# port 81 wird nicht geladen



## paepke (10. Jan. 2008)

Hallo 
nach einem reboot wird der Port 81 nicht geöffnet, was kann das sein?


----------



## Till (11. Jan. 2008)

Starte mal:

/etc/init.d/ispconfig_server start

Wenn er jetzt nach einem Passwort fragt, dann hast Du aus Versehen Dein SSL Zertifikat verschlüsselt und musst es neu erzeugen.


----------



## paepke (11. Jan. 2008)

Zitat von Till:


> /etc/init.d/ispconfig_server start
> 
> Wenn er jetzt nach einem Passwort fragt, dann hast Du aus Versehen Dein SSL Zertifikat verschlüsselt und musst es neu erzeugen.

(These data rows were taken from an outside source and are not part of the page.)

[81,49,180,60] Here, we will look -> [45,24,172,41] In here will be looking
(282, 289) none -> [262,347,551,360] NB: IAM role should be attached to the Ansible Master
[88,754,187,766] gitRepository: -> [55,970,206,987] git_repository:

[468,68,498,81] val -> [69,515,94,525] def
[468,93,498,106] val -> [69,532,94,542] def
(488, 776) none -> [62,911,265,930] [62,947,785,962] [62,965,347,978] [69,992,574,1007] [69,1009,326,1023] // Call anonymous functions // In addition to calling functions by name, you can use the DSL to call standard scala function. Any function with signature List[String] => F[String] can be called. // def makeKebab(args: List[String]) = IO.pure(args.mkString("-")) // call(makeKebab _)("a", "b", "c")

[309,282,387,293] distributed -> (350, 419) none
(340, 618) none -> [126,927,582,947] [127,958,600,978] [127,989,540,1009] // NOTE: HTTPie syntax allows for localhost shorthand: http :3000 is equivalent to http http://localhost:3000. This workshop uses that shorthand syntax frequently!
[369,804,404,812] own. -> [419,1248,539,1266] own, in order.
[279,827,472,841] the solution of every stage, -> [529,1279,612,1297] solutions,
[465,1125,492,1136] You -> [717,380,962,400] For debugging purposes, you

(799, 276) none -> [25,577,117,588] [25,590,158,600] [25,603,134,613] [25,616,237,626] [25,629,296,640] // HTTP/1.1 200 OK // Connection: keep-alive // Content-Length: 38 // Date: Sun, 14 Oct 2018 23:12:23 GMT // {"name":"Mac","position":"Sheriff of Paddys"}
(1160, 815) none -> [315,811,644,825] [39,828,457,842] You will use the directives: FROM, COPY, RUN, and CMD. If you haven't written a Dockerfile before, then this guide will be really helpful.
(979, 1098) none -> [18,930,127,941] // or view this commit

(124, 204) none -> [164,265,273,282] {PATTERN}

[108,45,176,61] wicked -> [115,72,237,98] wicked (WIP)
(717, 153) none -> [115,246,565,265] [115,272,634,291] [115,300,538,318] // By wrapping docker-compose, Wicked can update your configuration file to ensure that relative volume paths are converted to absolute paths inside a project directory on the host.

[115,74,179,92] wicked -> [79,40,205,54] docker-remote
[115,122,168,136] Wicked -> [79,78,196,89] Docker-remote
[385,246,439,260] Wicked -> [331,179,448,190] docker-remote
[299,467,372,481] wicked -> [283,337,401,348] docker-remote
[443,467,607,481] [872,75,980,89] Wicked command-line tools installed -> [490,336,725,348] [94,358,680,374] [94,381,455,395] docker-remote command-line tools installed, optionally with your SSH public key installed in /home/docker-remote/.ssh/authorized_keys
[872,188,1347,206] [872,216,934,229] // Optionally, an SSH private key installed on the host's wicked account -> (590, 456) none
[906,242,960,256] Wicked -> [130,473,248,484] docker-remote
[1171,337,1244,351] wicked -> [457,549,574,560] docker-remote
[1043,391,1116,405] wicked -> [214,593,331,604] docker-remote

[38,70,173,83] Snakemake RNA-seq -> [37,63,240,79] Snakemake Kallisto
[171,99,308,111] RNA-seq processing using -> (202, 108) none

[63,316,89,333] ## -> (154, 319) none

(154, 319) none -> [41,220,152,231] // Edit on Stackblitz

ja das ist leider verschlüsselt -> suche die ganze Zeit eine Anleitung zum anlegen eines neuen Zertifikat

oder muß ich ein neues Setup ausführen?


----------



## Till (12. Jan. 2008)

Das geht mit den Folgenden Befehlen:

http://www.howtoforge.com/forums/showpost.php?p=358&postcount=4


----------



## paepke (14. Jan. 2008)

Danke Till!

ISPConfig gefällt mir immer besser, erst recht die nette Unterstützung


----------